Heimdall MCP
Transparent MCP proxy with OpenTelemetry tracing. Wrap any MCP server, persist traces to any OTel backend · SQLite · Postgres · MySQL. No code changes needed.
@cardor/heimdall-mcp
Transparent proxy for any MCP server. Intercepts all JSON-RPC messages, measures latency, stores traces in a configurable database, and enforces per-server allow/deny policies — without touching the original server.
Visit the website to view a full explanation, examples, and other tools!
Table of Contents
- @cardor/heimdall-mcp
How it works
flowchart LR
A["MCP Client\n(Claude Desktop / OpenCode / Cursor)"]
subgraph proxy["heimdall-mcp"]
B["TelemetryInterceptor"]
P["PolicyInterceptor"]
C["ForwardInterceptor"]
D[("SQLite\nPostgres\nMySQL")]
B --> P
P --> C
B -->|"saves span"| D
end
S["Real MCP server\n(subprocess / HTTP / SSE)"]
A -->|"stdio"| B
C -->|"stdio · http · sse"| S
S -->|"response"| C
C -->|"response"| A
The proxy always exposes stdio to the MCP client and speaks the correct transport to the real server.
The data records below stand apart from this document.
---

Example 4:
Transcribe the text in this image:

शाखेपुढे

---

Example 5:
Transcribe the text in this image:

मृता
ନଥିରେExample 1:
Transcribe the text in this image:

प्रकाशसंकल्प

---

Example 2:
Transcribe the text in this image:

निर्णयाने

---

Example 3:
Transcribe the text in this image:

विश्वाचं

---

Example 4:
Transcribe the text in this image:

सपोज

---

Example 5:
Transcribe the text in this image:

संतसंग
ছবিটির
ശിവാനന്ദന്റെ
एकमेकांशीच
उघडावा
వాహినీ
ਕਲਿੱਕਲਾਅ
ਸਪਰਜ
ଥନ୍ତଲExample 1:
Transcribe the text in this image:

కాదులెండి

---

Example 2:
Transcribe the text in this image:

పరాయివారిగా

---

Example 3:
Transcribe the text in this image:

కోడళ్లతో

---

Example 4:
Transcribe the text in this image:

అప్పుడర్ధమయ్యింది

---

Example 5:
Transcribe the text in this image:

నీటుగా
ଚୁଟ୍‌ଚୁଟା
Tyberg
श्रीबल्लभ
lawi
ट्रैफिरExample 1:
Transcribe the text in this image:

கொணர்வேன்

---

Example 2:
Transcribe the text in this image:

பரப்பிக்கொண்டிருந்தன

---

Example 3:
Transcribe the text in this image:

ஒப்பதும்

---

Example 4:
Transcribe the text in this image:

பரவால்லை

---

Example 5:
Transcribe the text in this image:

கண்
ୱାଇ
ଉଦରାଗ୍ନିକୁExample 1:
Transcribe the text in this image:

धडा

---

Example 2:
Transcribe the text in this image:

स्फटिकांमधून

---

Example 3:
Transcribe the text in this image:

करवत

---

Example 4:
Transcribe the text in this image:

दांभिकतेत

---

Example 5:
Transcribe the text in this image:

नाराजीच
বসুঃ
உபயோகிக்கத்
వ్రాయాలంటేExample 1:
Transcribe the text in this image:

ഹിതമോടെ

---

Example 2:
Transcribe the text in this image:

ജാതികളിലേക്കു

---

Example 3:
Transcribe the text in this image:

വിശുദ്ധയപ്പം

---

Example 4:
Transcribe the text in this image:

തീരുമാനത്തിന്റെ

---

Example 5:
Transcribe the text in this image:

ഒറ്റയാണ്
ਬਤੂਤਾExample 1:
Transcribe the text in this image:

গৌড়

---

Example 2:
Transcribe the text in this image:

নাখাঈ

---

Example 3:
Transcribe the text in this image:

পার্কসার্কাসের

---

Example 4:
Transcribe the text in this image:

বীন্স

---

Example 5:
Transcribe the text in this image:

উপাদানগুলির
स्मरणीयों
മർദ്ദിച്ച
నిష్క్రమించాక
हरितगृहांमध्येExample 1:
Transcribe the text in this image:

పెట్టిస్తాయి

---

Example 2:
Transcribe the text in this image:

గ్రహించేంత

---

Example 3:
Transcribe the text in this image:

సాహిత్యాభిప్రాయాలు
Every request/response pair is converted into a span with timing, attributes, and the input/output body.
Installation
npm install -g @cardor/heimdall-mcp
# or as a project dependency
npm install @cardor/heimdall-mcp
Policy config
Drop a heimdall.config.ts in your project root and define exactly which tools, prompts, and resources each MCP server is allowed to expose to the agent — at the proxy layer, without touching the server code.
Config files
| Scope | Path | Purpose |
|---|---|---|
| Local | {project-root}/heimdall.config.{ts,js,mjs,cjs,json} | Per-repo rules |
| Global | ~/.config/heimdall/heimdall.config.{ts,js,mjs,cjs,json} | User/org-wide rules |
Both are optional. If neither exists, the proxy stays fully transparent (backward compatible).
Config format
// heimdall.config.ts
import type { HeimdallConfig } from '@cardor/heimdall-mcp';
export default {
// default: applies to any server without an explicit entry
default: {
tools: { allow: ['*'], deny: [] },
},
// servers: keyed by --server-name (or serverInfo.name from initialize response)
servers: {
filesystem: {
tools: {
allow: ['read_file', 'list_directory', 'search_files'],
deny: ['write_file', 'create_file', 'delete_file', 'move_file'],
},
resources: {
allow: ['*'],
deny: ['file:///etc/*', 'file:///root/*'],
},
},
database: {
tools: {
allow: ['query', 'describe_table', 'list_tables'],
deny: ['execute', 'drop_table', 'truncate'],
},
},
},
} satisfies HeimdallConfig;
TypeScript configs are loaded via jiti without pre-compilation. Also works as .js, .mjs, .cjs, or .json.
Merge strategy
When both local and global configs exist, they merge with security-first semantics:
| Rule | Behavior |
|---|---|
| Deny → union | Denied by either = denied. Global deny cannot be overridden locally. |
| Allow → intersection | Must pass both. * or [] means "defer to the other side." |
| Deny beats allow | Within any single config, deny always wins. |
The global config enforces a floor the team can't accidentally loosen. Local configs can only add more restrictions, never fewer.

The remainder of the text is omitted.